__Your instructions__:
Your task is to return the data below, word for word.

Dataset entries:

▼

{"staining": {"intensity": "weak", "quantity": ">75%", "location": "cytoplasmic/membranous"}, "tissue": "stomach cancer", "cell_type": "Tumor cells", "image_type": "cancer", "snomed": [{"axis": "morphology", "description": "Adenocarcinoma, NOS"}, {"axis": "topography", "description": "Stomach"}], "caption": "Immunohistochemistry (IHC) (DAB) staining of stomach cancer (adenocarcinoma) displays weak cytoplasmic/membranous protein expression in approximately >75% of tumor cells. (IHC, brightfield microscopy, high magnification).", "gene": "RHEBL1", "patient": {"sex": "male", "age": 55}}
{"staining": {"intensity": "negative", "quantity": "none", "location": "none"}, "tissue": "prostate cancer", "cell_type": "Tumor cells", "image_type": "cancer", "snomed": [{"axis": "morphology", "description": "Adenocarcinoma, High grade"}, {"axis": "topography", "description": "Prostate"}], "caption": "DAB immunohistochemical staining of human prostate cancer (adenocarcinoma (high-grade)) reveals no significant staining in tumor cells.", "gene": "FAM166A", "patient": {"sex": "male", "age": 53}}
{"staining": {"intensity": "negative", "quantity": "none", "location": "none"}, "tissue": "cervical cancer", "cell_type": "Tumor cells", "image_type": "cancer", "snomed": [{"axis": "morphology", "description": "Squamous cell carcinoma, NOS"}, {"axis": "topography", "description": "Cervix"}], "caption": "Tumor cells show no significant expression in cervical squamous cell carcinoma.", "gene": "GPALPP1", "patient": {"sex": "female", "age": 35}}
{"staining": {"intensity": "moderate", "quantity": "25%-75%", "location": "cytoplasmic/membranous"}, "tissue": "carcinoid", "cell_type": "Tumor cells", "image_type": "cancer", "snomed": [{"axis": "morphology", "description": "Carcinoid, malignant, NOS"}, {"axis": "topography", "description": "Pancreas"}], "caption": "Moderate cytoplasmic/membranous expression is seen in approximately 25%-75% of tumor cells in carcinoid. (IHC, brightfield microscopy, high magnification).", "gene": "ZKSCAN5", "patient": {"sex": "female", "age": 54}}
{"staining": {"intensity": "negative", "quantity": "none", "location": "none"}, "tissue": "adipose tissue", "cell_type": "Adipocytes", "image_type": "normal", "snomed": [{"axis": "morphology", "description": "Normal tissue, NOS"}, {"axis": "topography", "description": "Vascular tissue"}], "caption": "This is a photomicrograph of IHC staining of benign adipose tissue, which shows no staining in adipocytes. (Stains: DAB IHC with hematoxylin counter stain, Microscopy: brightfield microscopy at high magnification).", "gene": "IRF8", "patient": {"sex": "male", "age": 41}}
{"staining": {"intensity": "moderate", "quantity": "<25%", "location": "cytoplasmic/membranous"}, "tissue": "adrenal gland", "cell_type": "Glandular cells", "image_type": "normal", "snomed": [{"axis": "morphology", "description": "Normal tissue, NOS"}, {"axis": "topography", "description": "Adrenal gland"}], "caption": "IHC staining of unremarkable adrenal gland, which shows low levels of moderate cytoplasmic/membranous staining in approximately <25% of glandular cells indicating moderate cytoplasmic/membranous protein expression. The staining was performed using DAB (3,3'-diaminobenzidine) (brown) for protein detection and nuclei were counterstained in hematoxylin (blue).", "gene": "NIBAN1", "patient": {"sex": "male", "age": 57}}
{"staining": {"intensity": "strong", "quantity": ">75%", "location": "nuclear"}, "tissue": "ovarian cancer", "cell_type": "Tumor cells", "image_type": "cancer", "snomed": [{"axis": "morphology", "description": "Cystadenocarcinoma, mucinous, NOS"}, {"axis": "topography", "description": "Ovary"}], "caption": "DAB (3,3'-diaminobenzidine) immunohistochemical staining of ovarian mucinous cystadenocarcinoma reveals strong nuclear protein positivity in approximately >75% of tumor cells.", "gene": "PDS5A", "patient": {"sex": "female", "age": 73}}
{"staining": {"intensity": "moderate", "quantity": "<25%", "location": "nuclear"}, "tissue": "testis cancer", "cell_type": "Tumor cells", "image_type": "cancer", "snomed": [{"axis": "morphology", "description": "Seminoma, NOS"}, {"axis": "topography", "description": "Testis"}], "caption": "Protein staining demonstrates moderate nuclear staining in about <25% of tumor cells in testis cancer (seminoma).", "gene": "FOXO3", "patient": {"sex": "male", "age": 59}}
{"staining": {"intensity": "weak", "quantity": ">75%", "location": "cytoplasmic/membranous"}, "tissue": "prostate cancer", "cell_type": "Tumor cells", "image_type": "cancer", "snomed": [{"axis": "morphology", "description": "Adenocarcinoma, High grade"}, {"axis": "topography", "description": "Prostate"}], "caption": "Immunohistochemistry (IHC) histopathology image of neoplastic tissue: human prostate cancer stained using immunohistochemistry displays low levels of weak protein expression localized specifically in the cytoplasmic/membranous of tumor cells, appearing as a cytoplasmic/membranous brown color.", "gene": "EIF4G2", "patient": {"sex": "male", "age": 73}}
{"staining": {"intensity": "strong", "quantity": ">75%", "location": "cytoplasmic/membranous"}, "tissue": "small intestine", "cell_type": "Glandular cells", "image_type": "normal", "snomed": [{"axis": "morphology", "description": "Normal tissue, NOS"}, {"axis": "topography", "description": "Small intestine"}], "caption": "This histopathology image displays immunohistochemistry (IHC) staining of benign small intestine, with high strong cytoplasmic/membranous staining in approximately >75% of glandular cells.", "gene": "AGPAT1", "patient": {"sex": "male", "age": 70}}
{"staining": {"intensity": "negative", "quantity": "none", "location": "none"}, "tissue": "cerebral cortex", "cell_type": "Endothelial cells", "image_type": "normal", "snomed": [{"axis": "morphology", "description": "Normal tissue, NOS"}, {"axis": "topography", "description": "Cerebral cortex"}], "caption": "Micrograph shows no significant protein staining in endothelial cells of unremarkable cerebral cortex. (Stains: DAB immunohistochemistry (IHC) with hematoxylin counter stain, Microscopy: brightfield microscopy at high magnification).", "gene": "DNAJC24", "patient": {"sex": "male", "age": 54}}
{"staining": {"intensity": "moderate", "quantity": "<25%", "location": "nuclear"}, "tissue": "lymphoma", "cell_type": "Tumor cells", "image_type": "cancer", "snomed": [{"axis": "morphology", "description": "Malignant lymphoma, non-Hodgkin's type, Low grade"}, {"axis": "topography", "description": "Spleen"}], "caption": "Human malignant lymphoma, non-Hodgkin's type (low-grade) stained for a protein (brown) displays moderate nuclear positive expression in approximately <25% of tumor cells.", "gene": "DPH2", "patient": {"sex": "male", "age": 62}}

▲

__Answer below__:
{"staining": {"intensity": "weak", "quantity": ">75%", "location": "cytoplasmic/membranous"}, "tissue": "stomach cancer", "cell_type": "Tumor cells", "image_type": "cancer", "snomed": [{"axis": "morphology", "description": "Adenocarcinoma, NOS"}, {"axis": "topography", "description": "Stomach"}], "caption": "Immunohistochemistry (IHC) (DAB) staining of stomach cancer (adenocarcinoma) displays weak cytoplasmic/membranous protein expression in approximately >75% of tumor cells. (IHC, brightfield microscopy, high magnification).", "gene": "RHEBL1", "patient": {"sex": "male", "age": 55}}
{"staining": {"intensity": "negative", "quantity": "none", "location": "none"}, "tissue": "prostate cancer", "cell_type": "Tumor cells", "image_type": "cancer", "snomed": [{"axis": "morphology", "description": "Adenocarcinoma, High grade"}, {"axis": "topography", "description": "Prostate"}], "caption": "DAB immunohistochemical staining of human prostate cancer (adenocarcinoma (high-grade)) reveals no significant staining in tumor cells.", "gene": "FAM166A", "patient": {"sex": "male", "age": 53}}
{"staining": {"intensity": "negative", "quantity": "none", "location": "none"}, "tissue": "cervical cancer", "cell_type": "Tumor cells", "image_type": "cancer", "snomed": [{"axis": "morphology", "description": "Squamous cell carcinoma, NOS"}, {"axis": "topography", "description": "Cervix"}], "caption": "Tumor cells show no significant expression in cervical squamous cell carcinoma.", "gene": "GPALPP1", "patient": {"sex": "female", "age": 35}}
{"staining": {"intensity": "moderate", "quantity": "25%-75%", "location": "cytoplasmic/membranous"}, "tissue": "carcinoid", "cell_type": "Tumor cells", "image_type": "cancer", "snomed": [{"axis": "morphology", "description": "Carcinoid, malignant, NOS"}, {"axis": "topography", "description": "Pancreas"}], "caption": "Moderate cytoplasmic/membranous expression is seen in approximately 25%-75% of tumor cells in carcinoid. (IHC, brightfield microscopy, high magnification).", "gene": "ZKSCAN5", "patient": {"sex": "female", "age": 54}}
{"staining": {"intensity": "negative", "quantity": "none", "location": "none"}, "tissue": "adipose tissue", "cell_type": "Adipocytes", "image_type": "normal", "snomed": [{"axis": "morphology", "description": "Normal tissue, NOS"}, {"axis": "topography", "description": "Vascular tissue"}], "caption": "This is a photomicrograph of IHC staining of benign adipose tissue, which shows no staining in adipocytes. (Stains: DAB IHC with hematoxylin counter stain, Microscopy: brightfield microscopy at high magnification).", "gene": "IRF8", "patient": {"sex": "male", "age": 41}}
{"staining": {"intensity": "moderate", "quantity": "<25%", "location": "cytoplasmic/membranous"}, "tissue": "adrenal gland", "cell_type": "Glandular cells", "image_type": "normal", "snomed": [{"axis": "morphology", "description": "Normal tissue, NOS"}, {"axis": "topography", "description": "Adrenal gland"}], "caption": "IHC staining of unremarkable adrenal gland, which shows low levels of moderate cytoplasmic/membranous staining in approximately <25% of glandular cells indicating moderate cytoplasmic/membranous protein expression. The staining was performed using DAB (3,3'-diaminobenzidine) (brown) for protein detection and nuclei were counterstained in hematoxylin (blue).", "gene": "NIBAN1", "patient": {"sex": "male", "age": 57}}
{"staining": {"intensity": "strong", "quantity": ">75%", "location": "nuclear"}, "tissue": "ovarian cancer", "cell_type": "Tumor cells", "image_type": "cancer", "snomed": [{"axis": "morphology", "description": "Cystadenocarcinoma, mucinous, NOS"}, {"axis": "topography", "description": "Ovary"}], "caption": "DAB (3,3'-diaminobenzidine) immunohistochemical staining of ovarian mucinous cystadenocarcinoma reveals strong nuclear protein positivity in approximately >75% of tumor cells.", "gene": "PDS5A", "patient": {"sex": "female", "age": 73}}
{"staining": {"intensity": "moderate", "quantity": "<25%", "location": "nuclear"}, "tissue": "testis cancer", "cell_type": "Tumor cells", "image_type": "cancer", "snomed": [{"axis": "morphology", "description": "Seminoma, NOS"}, {"axis": "topography", "description": "Testis"}], "caption": "Protein staining demonstrates moderate nuclear staining in about <25% of tumor cells in testis cancer (seminoma).", "gene": "FOXO3", "patient": {"sex": "male", "age": 59}}
{"staining": {"intensity": "weak", "quantity": ">75%", "location": "cytoplasmic/membranous"}, "tissue": "prostate cancer", "cell_type": "Tumor cells", "image_type": "cancer", "snomed": [{"axis": "morphology", "description": "Adenocarcinoma, High grade"}, {"axis": "topography", "description": "Prostate"}], "caption": "Immunohistochemistry (IHC) histopathology image of neoplastic tissue: human prostate cancer stained using immunohistochemistry displays low levels of weak protein expression localized specifically in the cytoplasmic/membranous of tumor cells, appearing as a cytoplasmic/membranous brown color.", "gene": "EIF4G2", "patient": {"sex": "male", "age": 73}}
{"staining": {"intensity": "strong", "quantity": ">75%", "location": "cytoplasmic/membranous"}, "tissue": "small intestine", "cell_type": "Glandular cells", "image_type": "normal", "snomed": [{"axis": "morphology", "description": "Normal tissue, NOS"}, {"axis": "topography", "description": "Small intestine"}], "caption": "This histopathology image displays immunohistochemistry (IHC) staining of benign small intestine, with high strong cytoplasmic/membranous staining in approximately >75% of glandular cells.", "gene": "AGPAT1", "patient": {"sex": "male", "age": 70}}
{"staining": {"intensity": "negative", "quantity": "none", "location": "none"}, "tissue": "cerebral cortex", "cell_type": "Endothelial cells", "image_type": "normal", "snomed": [{"axis": "morphology", "description": "Normal tissue, NOS"}, {"axis": "topography", "description": "Cerebral cortex"}], "caption": "Micrograph shows no significant protein staining in endothelial cells of unremarkable cerebral cortex. (Stains: DAB immunohistochemistry (IHC) with hematoxylin counter stain, Microscopy: brightfield microscopy at high magnification).", "gene": "DNAJC24", "patient": {"sex": "male", "age": 54}}
{"staining": {"intensity": "moderate", "quantity": "<25%", "location": "nuclear"}, "tissue": "lymphoma", "cell_type": "Tumor cells", "image_type": "cancer", "snomed": [{"axis": "morphology", "description": "Malignant lymphoma, non-Hodgkin's type, Low grade"}, {"axis": "topography", "description": "Spleen"}], "caption": "Human malignant lymphoma, non-Hodgkin's type (low-grade) stained for a protein (brown) displays moderate nuclear positive expression in approximately <25% of tumor cells.", "gene": "DPH2", "patient": {"sex": "male", "age": 62}}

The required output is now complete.